Wow, the OW sounds like quite a miserable piece of work. Yuck. And good for you for telling her H about the affair!!! That took a lot of guts and was the right thing to do. 

The fact your H is being transparent and answering all your questions is good. However, I'm concerned from your description that he is being a little impatient and expecting you to get over things too quickly. He definitely needs to learn to give you space. He can't be smothering you all the time. He also needs to understand there is no timetable for this sort of thing. And rug-sweeping is absolutely the worst thing you could do in this situation. The books that Hopefulgirl suggested are excellent - read them, highlight things that resonate with you and then give them to him to read. Hopefully, they will give him a better understanding of what you are dealing with. Because sadly, most WS simply do not understand the the true severity of damage and pain they have caused. 

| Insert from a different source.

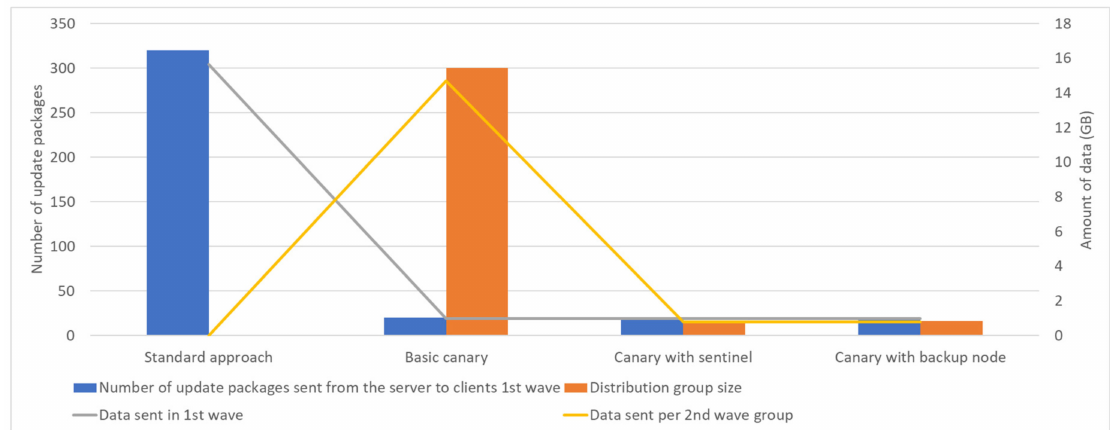
Figure 14. Comparison of the number of update packages and distribution group size per different client deployment approaches.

As far as torturing yourself with looking at pictures of her - totally normal. I did the EXACT same thing. My H's OW has a public twitter account where she posts endless pictures and every vapid thought that passes through her pea brain all day long. In the early months, I would check it multiple times a day. I became obsessed with staring at her and her idiotic posts, wondering how on earth my H could have found this person remotely attractive. And then imagining her with my H.  It was horrible. But I just couldn't stop. It was the first thing I did in the morning and the last thing I did before I went to bed. And then, one day, I forgot to check. And as our reconciliation moved forward and our marriage got stronger, I realized I wasn't going to waste any of my precious time worrying about her or what she was doing. She had become the past. It's just something that gets better with time. 

Another thing I did was obsessively check his phone records again and again, matching up the times he was calling/texting/spending time with her with my calendar to see what we were doing that day. It was completely pointless and unnecessary but it became a compulsion in the early months. That, too, eventually ceased. 

And I completely understand how hard it is to go to work. I look back and don't know how I did it. I was a zombie - I would barely sleep and then go to work and do the bare minimum. I was so distracted and distraught I couldn't concentrate. Yet, I was somehow still able to pretend to my co-workers that everything was normal. 

Anyway, my point is that it will get better. In the early days, it seems like nothing will ever be normal again. That life as you know it is over for good. That you will never be happy again. But you WILL feel normal again one day, I promise. Whether it is with or without your H, you will overcome this.